How to use AI generators lawfully and safely?
-
Avoid disclosing personal data to AI models.
Personal data, even those that seem insignificant, become part of the external provider’s infrastructure once entered into an AI tool, and therefore lie outside your organisation’s control.
-
Keep prompts at a high level of abstraction that does not expose operational details of the company.
Descriptions of functions, processes, projects or business relationships can be as sensitive as personal data, as they may reveal the organisation’s structure, intentions or strategic direction. -
Use only tools provided or approved by your company, particularly those with defined data-processing safeguards.
Corporate environments do not eliminate risk but at least provide clarity on logging scope, data-processing locations and how the provider handles input data.
-
Assume that any information submitted to an AI tool may be recorded in logs and remain in circulation on the provider’s side.

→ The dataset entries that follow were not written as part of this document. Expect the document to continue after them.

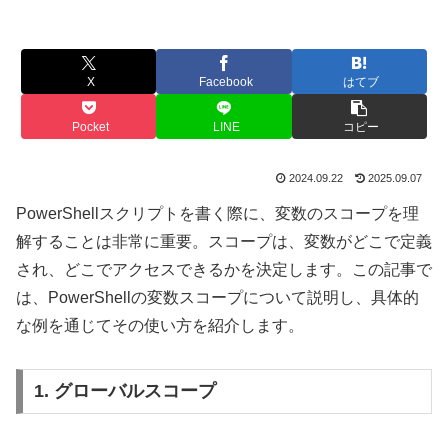
X
Facebook
はてブ
Pocket
LINE
コピー
2024.09.22
2025.09.07
PowerShellスクリプトを書く際に、変数のスコープを理
解することは非常に重要。スコープは、変数がどこで定義
され、どこでアクセスできるかを決定します。この記事で
は、PowerShellの変数スコープについて説明し、具体的
な例を通じてその使い方を紹介します。
1. グローバルスコープ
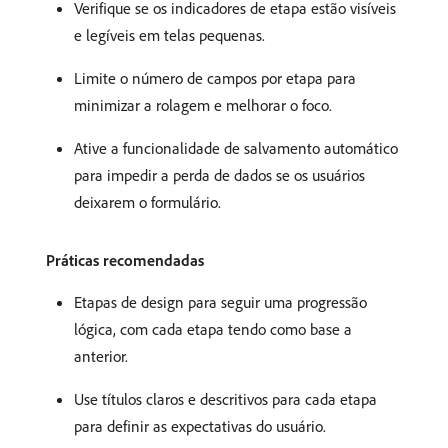
Verifique se os indicadores de etapa estão visíveis
e legíveis em telas pequenas.
Limite o número de campos por etapa para
minimizar a rolagem e melhorar o foco.
Ative a funcionalidade de salvamento automático
para impedir a perda de dados se os usuários
deixarem o formulário.
Práticas recomendadas
Etapas de design para seguir uma progressão
lógica, com cada etapa tendo como base a
anterior.
Use títulos claros e descritivos para cada etapa
para definir as expectativas do usuário.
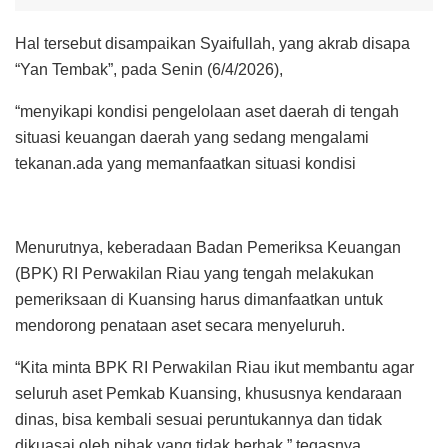
Hal tersebut disampaikan Syaifullah, yang akrab disapa
“Yan Tembak”, pada Senin (6/4/2026),
“menyikapi kondisi pengelolaan aset daerah di tengah
situasi keuangan daerah yang sedang mengalami
tekanan.ada yang memanfaatkan situasi kondisi
Menurutnya, keberadaan Badan Pemeriksa Keuangan
(BPK) RI Perwakilan Riau yang tengah melakukan
pemeriksaan di Kuansing harus dimanfaatkan untuk
mendorong penataan aset secara menyeluruh.
“Kita minta BPK RI Perwakilan Riau ikut membantu agar
seluruh aset Pemkab Kuansing, khususnya kendaraan
dinas, bisa kembali sesuai peruntukannya dan tidak
dikuasai oleh pihak yang tidak berhak,” tegasnya.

In practice, this means that no content should be entered into a model if it cannot be disclosed to an external entity, regardless of how trivial or fragmented it may appear.
Summary
AI generators offer significant potential, but they do not remove the responsibility to protect personal data and confidential information. The primary risk does not stem from file uploads but from inattentive prompt formulation, which may reveal personal data or essential information about your organisation’s activities. Conscious and controlled use of AI tools is now an indispensable element of information hygiene in the workplace.